My friend and I got there early and lined up. People would just sit and wait, talk about the show, pass things around, etc. They finally opened the doors and in we flew to the front row center.
When they took the stage I was mesmerized by Jimmy's playing. Totally blown away, I was just staring at his fingers, amazed at what he was doing, and how incredible the sound was. He would just break out and keep going and going, mesmerizing everyone, taking us on a magick ride.
Robert was directly in front of us, with Bonzo only a few feet away. They played the entire LP and then some, as I recall. Bonzo did a drum solo. Robert played his harp. We were so close we both felt some kind of drips from Robert. Sweat, spit, we didn't mind one iota.
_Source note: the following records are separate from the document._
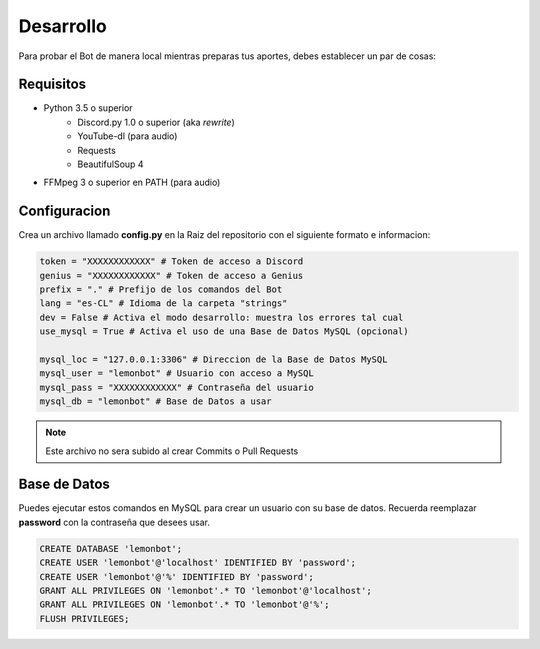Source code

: .. _development:

Desarrollo
===========

Para probar el Bot de manera local mientras preparas tus aportes, debes establecer un par de cosas:

Requisitos
-----------

- Python 3.5 o superior
    - Discord.py 1.0 o superior (aka *rewrite*)
    - YouTube-dl (para audio)
    - Requests
    - BeautifulSoup 4
- FFMpeg 3 o superior en PATH (para audio)

Configuracion
--------------

Crea un archivo llamado **config.py** en la Raiz del repositorio con el siguiente formato e informacion:

.. code-block:: Python

    token = "XXXXXXXXXXXX" # Token de acceso a Discord
    genius = "XXXXXXXXXXXX" # Token de acceso a Genius
    prefix = "." # Prefijo de los comandos del Bot
    lang = "es-CL" # Idioma de la carpeta "strings"
    dev = False # Activa el modo desarrollo: muestra los errores tal cual
    use_mysql = True # Activa el uso de una Base de Datos MySQL (opcional)

    mysql_loc = "127.0.0.1:3306" # Direccion de la Base de Datos MySQL
    mysql_user = "lemonbot" # Usuario con acceso a MySQL
    mysql_pass = "XXXXXXXXXXXX" # Contraseña del usuario
    mysql_db = "lemonbot" # Base de Datos a usar

.. note::

    Este archivo no sera subido al crear Commits o Pull Requests

Base de Datos
--------------

Puedes ejecutar estos comandos en MySQL para crear un usuario con su base de datos. Recuerda reemplazar **password** con la contraseña que desees usar.

.. code-block:: mysql

    CREATE DATABASE 'lemonbot';
    CREATE USER 'lemonbot'@'localhost' IDENTIFIED BY 'password'; 
    CREATE USER 'lemonbot'@'%' IDENTIFIED BY 'password';
    GRANT ALL PRIVILEGES ON 'lemonbot'.* TO 'lemonbot'@'localhost';
    GRANT ALL PRIVILEGES ON 'lemonbot'.* TO 'lemonbot'@'%';
    FLUSH PRIVILEGES;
At one point Robert bent over with his eyes closed and when he opened them he was face to face with my friend, who also has huge blue eyes and the look on her face was hysterical.
When Fudge came on they said some like, "how Do you follow something like that?" Went straight into 'Keep Me Hanging On' after that the crowds booed Fudge. Every one was yelling- Zeppelin, Zeppelin, Zeppelin!! and stomping their feet. As far as I remember they finally just gave up and gave the stage back to Zep. The crowd went wild, which spurred more ecstatic music from the guys. It was really funny, Fudge sort of stomping out. But the cheers were worth it because the guys kicked butt even more then.
It sealed the deal for me forever. In my eyes they were the greatest, and they always sold out quickly here every time they came.
About the 'two shows'...I've asked as many as possible and get a 50/50 reply so I can't confirm that 100%. They often combined 'two shows' into one back then. Bottom line is, it was the best concert I saw there at that fabulous Ballroom.